Despite her historic role as Canada’s first captain, Canada’s first goal-scorer and the leader of Canada’s first gold-medal winning team, Coveny and her teammates have toiled in the shadows of hockey history.

“I don’t think Mern ever got the recognition she deserved,” Hughes said. “For being the captain that she was, the player that she was and the part of her life that she dedicated to this sport.”

According to Rider, who would become a founder of the Ontario Women’s Hockey Association and would later receive the Order of Canada for her efforts in the game, Coveny’s impact at that tournament and on the history of women’s hockey runs deeper than Coveny, the consummate team player, will ever admit.

“So much was on her shoulders for her own team, for her country,” Rider said. “Finally, we had women playing hockey for Canada. That means a lot, when you put on the jersey and play for this country.

“She made a difference. The future of the game revolved around her. She wasn’t just playing for an event, she wasn’t just playing for a championship, she was playing for the future of the game, she was representing the future of women’s hockey. The players finally had an opportunity to show who they were and what they could do on the world stage, and Mern was the leader of that entire movement, because she was the captain of Team Canada. Canada was the center of hockey, and that was all on her shoulders, and she stepped up to the plate.”

Long after the tournament, Coveny continued playing, and even won a pair of Canadian Ball Hockey Championships. In 2020, her 55+ hockey team, which she was playing on as a 65-year-old, won their district title and had advanced to the national championships in British Columbia, before COVID-19 cancelled the event.

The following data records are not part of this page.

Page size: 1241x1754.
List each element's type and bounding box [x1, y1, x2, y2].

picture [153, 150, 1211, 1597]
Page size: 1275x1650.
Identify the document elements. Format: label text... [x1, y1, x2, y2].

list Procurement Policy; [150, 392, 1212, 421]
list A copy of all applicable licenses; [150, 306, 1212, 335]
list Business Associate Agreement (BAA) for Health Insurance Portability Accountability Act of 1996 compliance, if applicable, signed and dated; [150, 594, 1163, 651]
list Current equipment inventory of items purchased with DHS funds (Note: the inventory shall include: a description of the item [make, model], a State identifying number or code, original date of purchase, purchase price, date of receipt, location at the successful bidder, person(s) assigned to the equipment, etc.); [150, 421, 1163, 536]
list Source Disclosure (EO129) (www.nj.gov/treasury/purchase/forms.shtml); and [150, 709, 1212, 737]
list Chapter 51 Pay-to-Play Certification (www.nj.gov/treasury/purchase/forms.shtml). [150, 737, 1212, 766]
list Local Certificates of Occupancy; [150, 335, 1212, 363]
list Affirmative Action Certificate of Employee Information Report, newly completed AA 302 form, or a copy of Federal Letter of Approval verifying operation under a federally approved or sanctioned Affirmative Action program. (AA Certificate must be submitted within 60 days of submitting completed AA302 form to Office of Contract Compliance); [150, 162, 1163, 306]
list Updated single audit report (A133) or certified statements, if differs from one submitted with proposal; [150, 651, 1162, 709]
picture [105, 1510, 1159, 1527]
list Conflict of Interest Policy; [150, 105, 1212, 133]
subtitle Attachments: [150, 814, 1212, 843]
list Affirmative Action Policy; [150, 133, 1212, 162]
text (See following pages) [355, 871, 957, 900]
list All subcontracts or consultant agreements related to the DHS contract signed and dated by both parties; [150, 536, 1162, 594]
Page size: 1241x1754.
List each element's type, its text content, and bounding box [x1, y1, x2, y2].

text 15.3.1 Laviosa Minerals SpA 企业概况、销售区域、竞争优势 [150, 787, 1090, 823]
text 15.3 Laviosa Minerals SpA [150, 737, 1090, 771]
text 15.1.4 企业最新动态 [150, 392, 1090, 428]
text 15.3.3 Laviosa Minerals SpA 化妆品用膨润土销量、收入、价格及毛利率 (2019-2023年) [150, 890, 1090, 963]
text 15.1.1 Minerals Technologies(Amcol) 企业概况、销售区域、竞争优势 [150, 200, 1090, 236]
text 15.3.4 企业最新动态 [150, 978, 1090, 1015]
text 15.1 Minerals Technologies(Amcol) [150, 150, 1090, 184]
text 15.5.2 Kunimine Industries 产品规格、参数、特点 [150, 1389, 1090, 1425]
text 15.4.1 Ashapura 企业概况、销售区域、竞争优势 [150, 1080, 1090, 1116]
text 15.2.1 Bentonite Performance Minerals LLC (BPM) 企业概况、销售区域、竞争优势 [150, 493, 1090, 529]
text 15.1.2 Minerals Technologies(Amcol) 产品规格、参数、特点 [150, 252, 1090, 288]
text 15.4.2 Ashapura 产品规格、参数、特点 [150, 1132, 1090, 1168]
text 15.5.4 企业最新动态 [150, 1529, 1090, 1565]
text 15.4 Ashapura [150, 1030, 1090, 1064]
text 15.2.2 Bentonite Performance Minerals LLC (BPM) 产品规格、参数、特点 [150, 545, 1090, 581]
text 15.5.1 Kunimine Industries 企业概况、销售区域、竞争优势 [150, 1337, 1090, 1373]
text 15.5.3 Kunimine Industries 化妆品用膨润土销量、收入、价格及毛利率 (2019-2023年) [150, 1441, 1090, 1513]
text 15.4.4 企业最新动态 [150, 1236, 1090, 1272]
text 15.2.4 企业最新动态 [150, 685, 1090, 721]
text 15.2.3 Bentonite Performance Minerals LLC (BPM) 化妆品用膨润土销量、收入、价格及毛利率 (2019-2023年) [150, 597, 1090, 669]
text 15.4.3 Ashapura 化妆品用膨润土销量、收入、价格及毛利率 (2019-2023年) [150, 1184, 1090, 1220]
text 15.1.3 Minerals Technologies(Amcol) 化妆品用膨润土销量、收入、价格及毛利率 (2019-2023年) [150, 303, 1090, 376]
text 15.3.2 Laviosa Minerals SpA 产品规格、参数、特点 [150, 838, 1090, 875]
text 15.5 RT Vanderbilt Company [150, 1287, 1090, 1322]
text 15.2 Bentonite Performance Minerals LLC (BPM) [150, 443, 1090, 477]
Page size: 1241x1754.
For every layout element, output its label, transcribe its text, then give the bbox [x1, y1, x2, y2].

Coveny never wanted the game to end. As a child, she played on the creek behind her house until she could no longer see her feet in the darkness. When she joined the Wallaceburg Hornettes, McMaster Marauders and Hamilton Golden Hawks, her teammates said, “You had to pull her off the ice with a hook.” As an adult, she would chase the Zamboni from the ice to get a few more minutes with the game she loved. All she wanted was just another game, another shift, another second. She played until the day she got sick.

Like any game as an underdog, Coveny was ready to fight and prove she could beat odds. After her diagnosis in September 2020, she was given only months to live. The doctors called her their “Olympic patient.” More than a year later, in November 2021, Marian heard her name called during a Rivalry Series Game between Canada and the U.S. Announcers Cheryl Pounder acknowledged her battle, and Coveny watched the game wearing her Team Canada jersey, the one she had donned in 1987. That same week she announced to family and friends that she would be discontinuing the aggressive treatments she’d undergone for over a year fighting her cancer to focus on quality of life. As she told those closest to her, she always believed that her “life was just one big game,” and she was a winner.

Marian Coveny was Canada’s first captain, a world champion, a national champion, and an Ontario university champion. She was a groundbreaker. Coveny passed away January 6, 2022, a year she was never supposed to see, surrounded by the love of so many. Even in her final days, Mern was a leader, and an inspiration. Those things will never go away.